PASSAGE:
------
I uncovered traces of what I was looking for in E. M. Forster, Christopher Isherwood and Oscar Wilde, but I found it impossible to extricate the men and their stories from their real-life tragedies and disappointments. Living through times of unbearable stigma and oppression, their work is heavily imbued with echoes of a much darker time in our history. Even Maurice, which ends happily, is overshadowed by a hate-filled society with legal repercussions for homosexuality, and by the sad fact that Forster didn't dare publish the work during his own lifetime.

We all need role models with whom we can identify, to whom we can look for examples on how to live. Of those I look up to most, some I know personally, some are fictional, some I follow from afar, and some are gay. As gay men, we come in all shapes and sizes, with every conceivable interest, phobia and disposition. At this pivotal moment of our civil rights, it's often necessary to loudly proclaim our sexuality, but we are so much more than the clichés that surround our orientation. The one thing that we necessarily have in common is that we're all attracted to men. While all our role models need not meet that characteristic, we do need people to look up to with whom we can relate on such a central facet of our being.

Young people, gay and otherwise, need to see gay people as no different from anyone else, to see them in scenarios that characterize the lives of human beings as a whole. Such examples can be found anywhere -- and increasingly are -- and ought to be found everywhere. Unfortunately, for those like me, who looked to literature for a guiding light, the terrain was too often depressingly barren.

When I read, I lose myself in the world the author weaves -- but only to an extent. At the turn of every page, I'm confronted with the fact that I'm different, that I don't fit into the heteronormative narrative. To fully relate, I need to consciously change the situation to fit my own homosexual life experience.
------
RECORDED DATA:
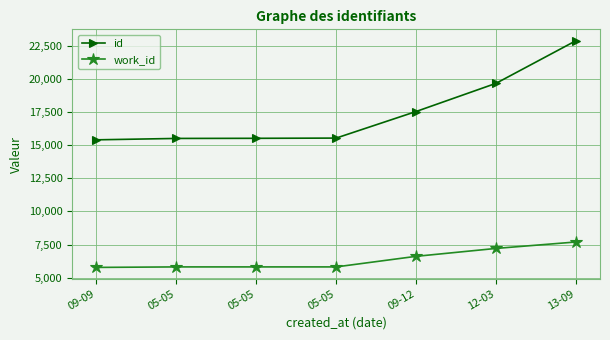

What is the average value of the id series?

17429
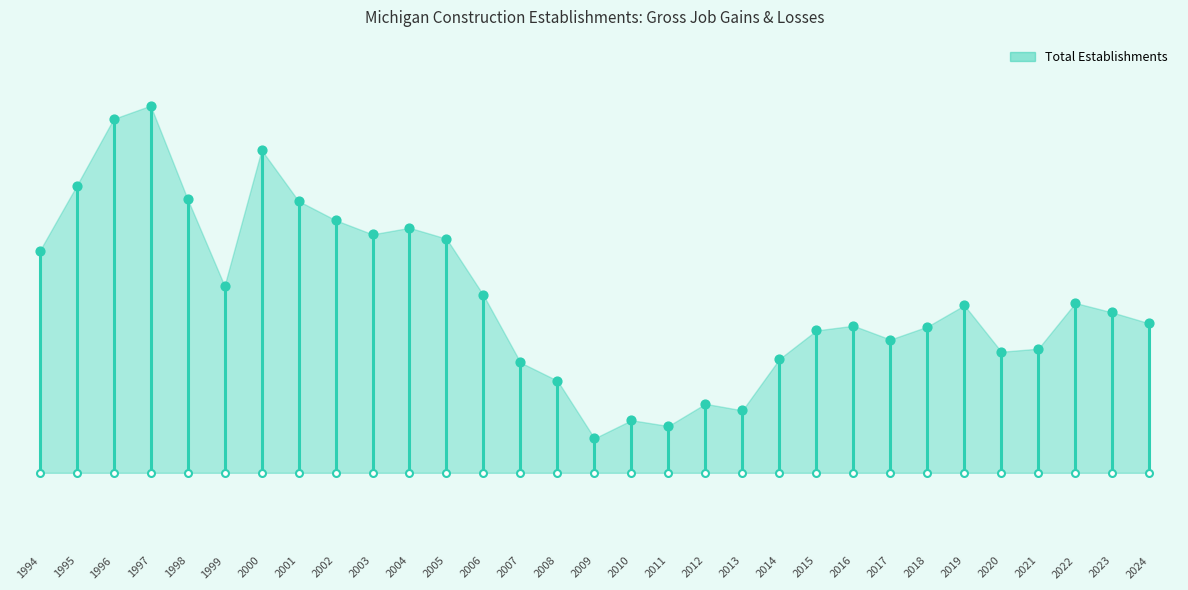

Which series has the largest Y range (max minus min)?

Total Establishments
------
EXERCISE INSTRUCTIONS:
Decide whether each statement agrees with the passage on gay role models in literature. Answer yes or no, and quote the words from the passage that settle it.
1. Forster published Maurice during his own lifetime.
2. Some of the people the writer looks up to most are fictional.
3. The writer found literature to be a rich source of guidance.

EXPECTED ANSWER:
1. No: "Forster didn't dare publish the work during his own lifetime."
2. Yes: "some are fictional"
3. No: "the terrain was too often depressingly barren."